■ Excerpt:

⁂

Dexamethasone caused a significant decrease in cytokine release induced by either LPS or PMA/ionomycin treatments (Figure 2).

Figure 2. Effect of dexamethasone on cytokine secretion. Dose-response curves for TNFα, IL2 and IFNγ not shown.

Effect of LPS, dexamethasone, and PMA/ionomycin treatment on cell viability monitored with the EarlyTox Cell Integrity Assay

The EarlyTox data analysis relied on cell count using the red channel (size and fluorescence intensity threshold) and on identification of live and dead cell populations. Using the Classification feature in SoftMax Pro Software, cells with nuclei labeled red only were classified as live, and cells with nuclei labeled both red and green were classified as dead. Identified objects were visualized in the software by red (live) and blue (dead) masks (Figures 3 and 4).

⁂

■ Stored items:
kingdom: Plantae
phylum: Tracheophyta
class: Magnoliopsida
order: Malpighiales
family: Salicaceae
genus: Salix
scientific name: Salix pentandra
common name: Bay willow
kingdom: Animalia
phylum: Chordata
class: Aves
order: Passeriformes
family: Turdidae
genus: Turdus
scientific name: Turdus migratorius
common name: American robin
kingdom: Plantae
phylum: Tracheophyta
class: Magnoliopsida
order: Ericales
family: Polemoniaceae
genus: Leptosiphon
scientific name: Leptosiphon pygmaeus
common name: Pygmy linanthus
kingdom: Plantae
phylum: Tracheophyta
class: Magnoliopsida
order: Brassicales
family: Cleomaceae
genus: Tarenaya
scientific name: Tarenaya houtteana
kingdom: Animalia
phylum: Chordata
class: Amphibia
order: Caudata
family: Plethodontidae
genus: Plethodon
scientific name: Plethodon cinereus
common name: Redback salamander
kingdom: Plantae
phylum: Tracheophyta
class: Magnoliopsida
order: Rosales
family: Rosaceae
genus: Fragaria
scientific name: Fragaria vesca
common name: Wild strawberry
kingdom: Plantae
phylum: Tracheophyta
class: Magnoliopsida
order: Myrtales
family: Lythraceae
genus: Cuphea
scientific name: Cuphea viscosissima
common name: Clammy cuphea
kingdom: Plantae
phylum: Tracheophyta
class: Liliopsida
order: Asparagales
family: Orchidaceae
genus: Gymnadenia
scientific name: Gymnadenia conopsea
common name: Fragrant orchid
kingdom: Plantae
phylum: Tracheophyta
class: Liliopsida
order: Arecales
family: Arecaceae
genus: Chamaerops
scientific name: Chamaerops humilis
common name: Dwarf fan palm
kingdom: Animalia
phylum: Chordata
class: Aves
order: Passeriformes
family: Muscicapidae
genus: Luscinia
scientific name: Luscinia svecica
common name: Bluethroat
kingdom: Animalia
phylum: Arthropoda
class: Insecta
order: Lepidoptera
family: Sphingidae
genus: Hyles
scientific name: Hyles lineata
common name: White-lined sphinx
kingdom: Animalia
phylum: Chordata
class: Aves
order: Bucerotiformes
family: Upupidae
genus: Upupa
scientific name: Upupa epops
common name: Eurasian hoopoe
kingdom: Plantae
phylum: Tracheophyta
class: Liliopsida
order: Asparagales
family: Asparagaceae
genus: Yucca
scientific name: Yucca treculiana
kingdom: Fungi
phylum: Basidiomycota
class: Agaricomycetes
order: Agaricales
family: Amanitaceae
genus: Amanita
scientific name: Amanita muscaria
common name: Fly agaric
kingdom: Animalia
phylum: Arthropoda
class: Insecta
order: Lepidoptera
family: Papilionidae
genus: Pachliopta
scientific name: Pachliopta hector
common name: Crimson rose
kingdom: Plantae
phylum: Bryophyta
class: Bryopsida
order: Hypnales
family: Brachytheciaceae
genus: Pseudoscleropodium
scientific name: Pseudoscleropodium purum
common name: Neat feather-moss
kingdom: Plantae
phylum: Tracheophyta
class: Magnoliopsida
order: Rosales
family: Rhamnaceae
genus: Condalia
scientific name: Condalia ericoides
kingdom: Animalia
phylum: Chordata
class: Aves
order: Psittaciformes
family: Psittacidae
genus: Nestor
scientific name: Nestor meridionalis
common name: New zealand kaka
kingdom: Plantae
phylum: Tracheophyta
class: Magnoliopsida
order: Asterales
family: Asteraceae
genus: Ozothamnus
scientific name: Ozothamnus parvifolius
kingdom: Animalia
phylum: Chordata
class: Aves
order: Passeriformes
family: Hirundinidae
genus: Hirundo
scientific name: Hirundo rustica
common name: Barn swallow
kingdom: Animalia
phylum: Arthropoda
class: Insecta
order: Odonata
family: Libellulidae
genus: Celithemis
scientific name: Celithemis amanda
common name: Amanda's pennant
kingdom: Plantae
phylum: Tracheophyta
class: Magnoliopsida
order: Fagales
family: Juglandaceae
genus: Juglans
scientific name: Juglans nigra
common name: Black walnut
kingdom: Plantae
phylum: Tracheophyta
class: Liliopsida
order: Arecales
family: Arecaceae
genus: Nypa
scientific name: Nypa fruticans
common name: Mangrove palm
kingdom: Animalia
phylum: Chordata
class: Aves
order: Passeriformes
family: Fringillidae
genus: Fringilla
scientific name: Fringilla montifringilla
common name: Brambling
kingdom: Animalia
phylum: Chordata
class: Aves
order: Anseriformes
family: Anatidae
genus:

⁂

■ Task brief: Reproduce the stretch of the dexamethasone excerpt from "Dexamethasone caused a" through "(Figures 3 and 4).". The stored lines are separate material, unrelated to the excerpt.

■ Answer to the exercise:
Dexamethasone caused a significant decrease in cytokine release induced by either LPS or PMA/ionomycin treatments (Figure 2).

Figure 2. Effect of dexamethasone on cytokine secretion. Dose-response curves for TNFα, IL2 and IFNγ not shown.

Effect of LPS, dexamethasone, and PMA/ionomycin treatment on cell viability monitored with the EarlyTox Cell Integrity Assay

The EarlyTox data analysis relied on cell count using the red channel (size and fluorescence intensity threshold) and on identification of live and dead cell populations. Using the Classification feature in SoftMax Pro Software, cells with nuclei labeled red only were classified as live, and cells with nuclei labeled both red and green were classified as dead. Identified objects were visualized in the software by red (live) and blue (dead) masks (Figures 3 and 4).